Search the data below for the string "може" and copy all lines where it shows up.

- _Provided records_:
_____

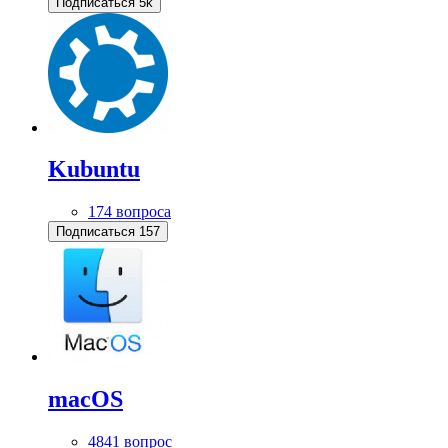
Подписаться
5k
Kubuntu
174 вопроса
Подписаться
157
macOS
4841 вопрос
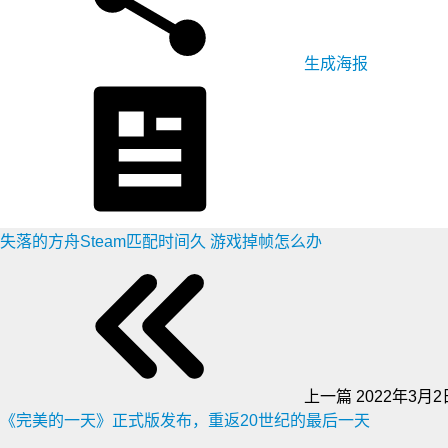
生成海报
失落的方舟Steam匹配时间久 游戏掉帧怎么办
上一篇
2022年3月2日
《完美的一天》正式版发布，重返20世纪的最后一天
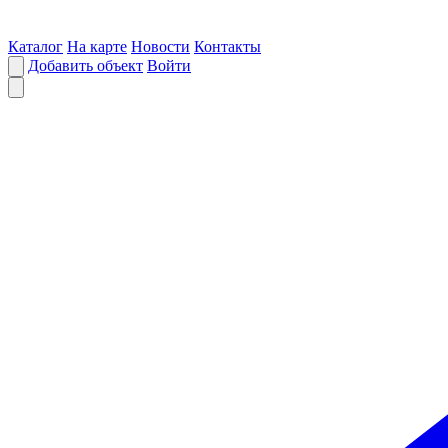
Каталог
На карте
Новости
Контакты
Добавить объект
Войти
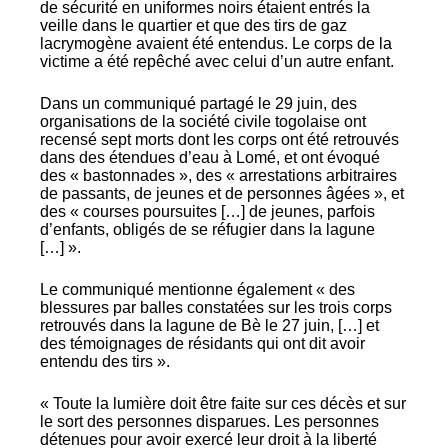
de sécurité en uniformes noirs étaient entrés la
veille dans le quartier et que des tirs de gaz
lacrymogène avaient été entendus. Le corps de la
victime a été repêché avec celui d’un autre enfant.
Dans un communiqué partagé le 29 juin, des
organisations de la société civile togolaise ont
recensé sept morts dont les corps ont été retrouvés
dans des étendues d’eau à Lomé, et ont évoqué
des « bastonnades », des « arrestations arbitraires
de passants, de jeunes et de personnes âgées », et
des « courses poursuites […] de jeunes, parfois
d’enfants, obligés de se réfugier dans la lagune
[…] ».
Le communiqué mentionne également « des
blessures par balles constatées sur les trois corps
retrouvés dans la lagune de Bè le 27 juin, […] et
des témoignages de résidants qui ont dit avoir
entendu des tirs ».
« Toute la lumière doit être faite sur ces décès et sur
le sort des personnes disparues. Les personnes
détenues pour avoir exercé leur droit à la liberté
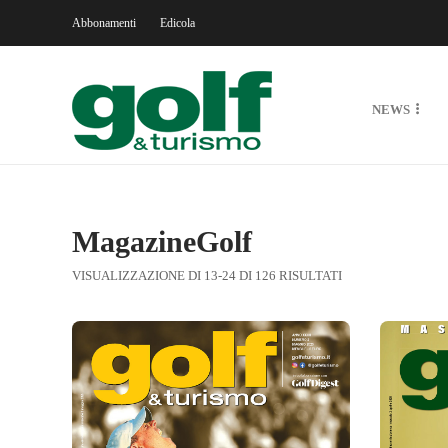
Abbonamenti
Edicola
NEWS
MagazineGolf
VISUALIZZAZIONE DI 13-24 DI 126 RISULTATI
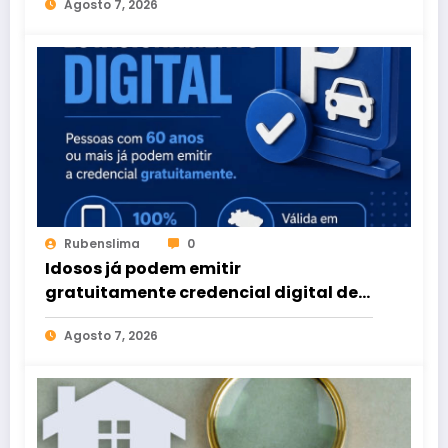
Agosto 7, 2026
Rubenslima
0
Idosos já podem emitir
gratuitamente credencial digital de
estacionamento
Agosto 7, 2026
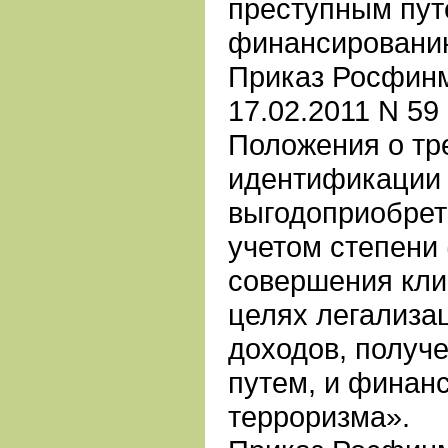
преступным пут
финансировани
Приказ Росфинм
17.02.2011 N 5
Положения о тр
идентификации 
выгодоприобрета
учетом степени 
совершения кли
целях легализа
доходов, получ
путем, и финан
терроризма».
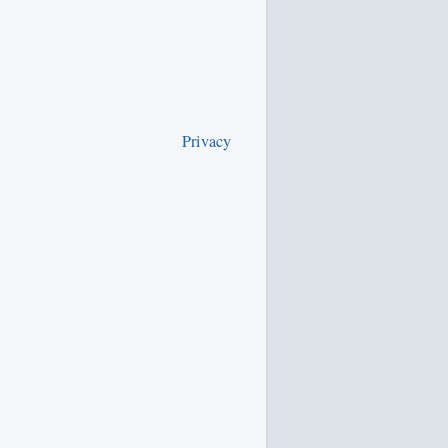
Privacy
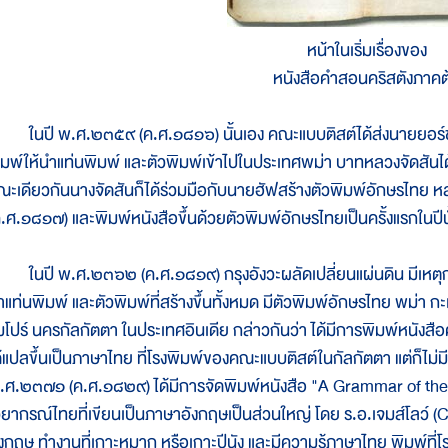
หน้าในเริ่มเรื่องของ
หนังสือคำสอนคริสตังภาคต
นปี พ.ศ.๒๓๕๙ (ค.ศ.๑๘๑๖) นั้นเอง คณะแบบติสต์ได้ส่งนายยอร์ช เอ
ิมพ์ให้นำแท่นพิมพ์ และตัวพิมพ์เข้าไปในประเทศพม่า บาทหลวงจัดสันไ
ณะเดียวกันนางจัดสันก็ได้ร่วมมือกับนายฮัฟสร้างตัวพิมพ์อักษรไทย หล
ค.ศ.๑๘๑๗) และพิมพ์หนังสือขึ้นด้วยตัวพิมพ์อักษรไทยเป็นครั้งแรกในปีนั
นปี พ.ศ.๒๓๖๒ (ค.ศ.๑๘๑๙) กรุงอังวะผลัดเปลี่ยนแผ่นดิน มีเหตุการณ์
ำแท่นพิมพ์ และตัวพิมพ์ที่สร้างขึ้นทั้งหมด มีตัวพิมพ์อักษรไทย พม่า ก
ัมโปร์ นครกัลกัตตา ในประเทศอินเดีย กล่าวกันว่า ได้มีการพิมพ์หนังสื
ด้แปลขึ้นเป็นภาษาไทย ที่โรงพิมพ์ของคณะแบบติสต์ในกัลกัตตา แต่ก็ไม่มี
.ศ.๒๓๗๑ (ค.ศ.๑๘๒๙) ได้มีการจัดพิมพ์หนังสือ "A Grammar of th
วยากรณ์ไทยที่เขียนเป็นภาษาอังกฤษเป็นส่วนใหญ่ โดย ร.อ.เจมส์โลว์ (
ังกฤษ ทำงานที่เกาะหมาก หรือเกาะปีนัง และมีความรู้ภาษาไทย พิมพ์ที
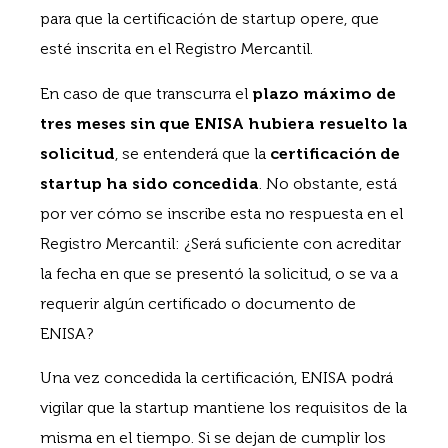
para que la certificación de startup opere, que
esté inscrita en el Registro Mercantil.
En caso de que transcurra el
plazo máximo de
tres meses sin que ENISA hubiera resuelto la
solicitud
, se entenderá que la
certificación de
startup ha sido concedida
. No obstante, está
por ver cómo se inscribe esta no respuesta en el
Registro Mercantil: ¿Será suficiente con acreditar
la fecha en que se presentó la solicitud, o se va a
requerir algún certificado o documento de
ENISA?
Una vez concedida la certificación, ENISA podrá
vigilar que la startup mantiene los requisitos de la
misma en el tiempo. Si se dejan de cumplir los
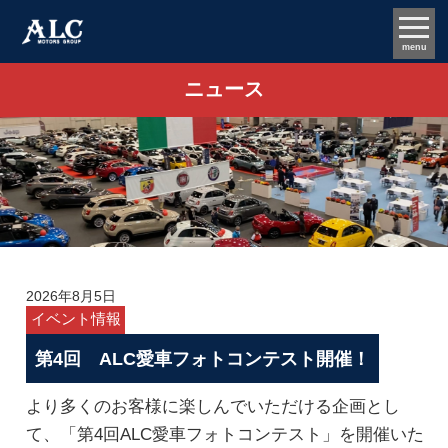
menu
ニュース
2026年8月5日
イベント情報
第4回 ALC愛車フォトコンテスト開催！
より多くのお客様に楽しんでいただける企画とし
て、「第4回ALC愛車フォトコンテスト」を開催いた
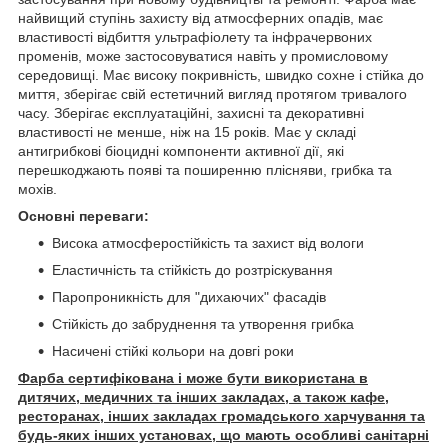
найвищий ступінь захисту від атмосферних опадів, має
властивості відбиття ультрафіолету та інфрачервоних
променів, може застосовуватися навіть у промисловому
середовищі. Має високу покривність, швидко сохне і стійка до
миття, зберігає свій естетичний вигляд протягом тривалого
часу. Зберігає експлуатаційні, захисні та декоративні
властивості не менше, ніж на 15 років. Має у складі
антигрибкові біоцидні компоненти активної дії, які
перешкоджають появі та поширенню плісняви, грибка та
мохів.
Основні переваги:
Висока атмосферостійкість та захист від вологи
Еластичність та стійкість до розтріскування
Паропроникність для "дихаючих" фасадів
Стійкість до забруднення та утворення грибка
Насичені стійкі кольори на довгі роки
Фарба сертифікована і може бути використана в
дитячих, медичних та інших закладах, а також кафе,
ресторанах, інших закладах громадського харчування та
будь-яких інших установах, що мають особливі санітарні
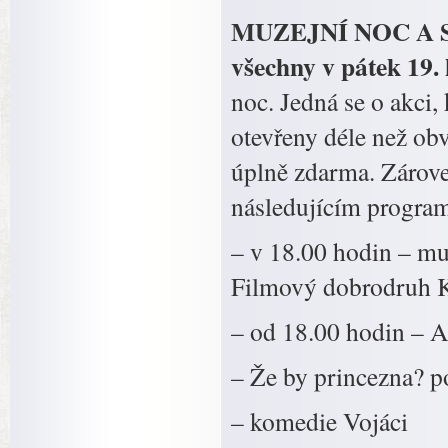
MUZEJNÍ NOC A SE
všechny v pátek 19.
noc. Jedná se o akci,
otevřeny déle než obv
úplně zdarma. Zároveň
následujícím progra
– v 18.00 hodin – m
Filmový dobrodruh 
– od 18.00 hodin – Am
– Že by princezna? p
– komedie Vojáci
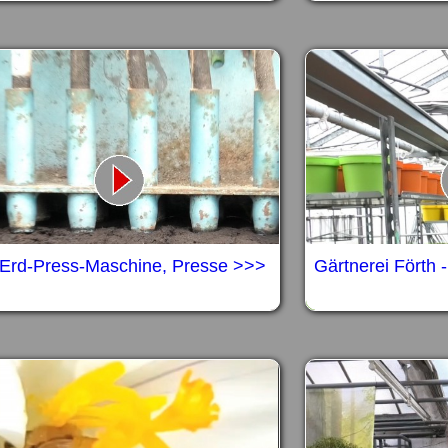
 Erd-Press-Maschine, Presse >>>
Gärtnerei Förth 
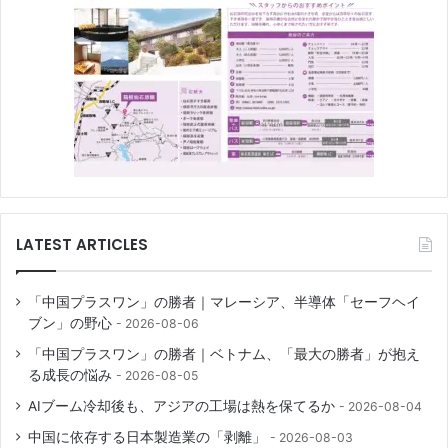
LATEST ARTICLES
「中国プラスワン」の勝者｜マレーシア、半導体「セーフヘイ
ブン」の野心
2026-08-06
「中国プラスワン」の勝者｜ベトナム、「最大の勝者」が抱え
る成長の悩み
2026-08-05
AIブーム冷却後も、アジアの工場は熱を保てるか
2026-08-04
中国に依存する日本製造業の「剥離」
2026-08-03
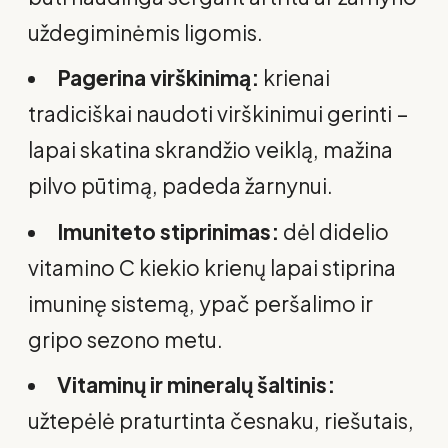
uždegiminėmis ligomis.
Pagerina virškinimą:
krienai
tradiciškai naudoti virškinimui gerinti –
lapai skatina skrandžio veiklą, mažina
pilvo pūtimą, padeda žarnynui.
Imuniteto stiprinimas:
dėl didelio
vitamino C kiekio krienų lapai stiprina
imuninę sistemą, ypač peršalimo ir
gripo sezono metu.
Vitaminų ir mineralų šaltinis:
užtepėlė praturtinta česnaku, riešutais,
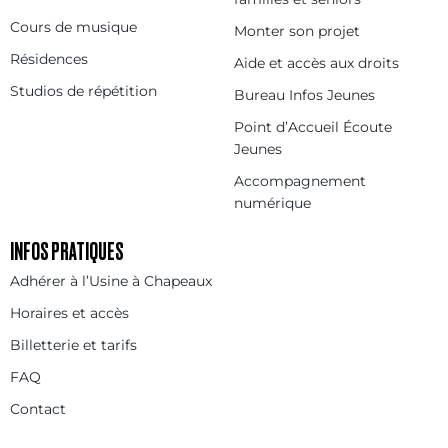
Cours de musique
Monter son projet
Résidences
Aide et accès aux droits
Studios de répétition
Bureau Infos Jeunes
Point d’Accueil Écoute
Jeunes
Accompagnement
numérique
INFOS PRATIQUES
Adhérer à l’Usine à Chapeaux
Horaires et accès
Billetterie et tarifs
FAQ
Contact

_____

- _Output of the exercise_:
променів, може застосовуватися навіть у промисловому
Фарба сертифікована і може бути використана в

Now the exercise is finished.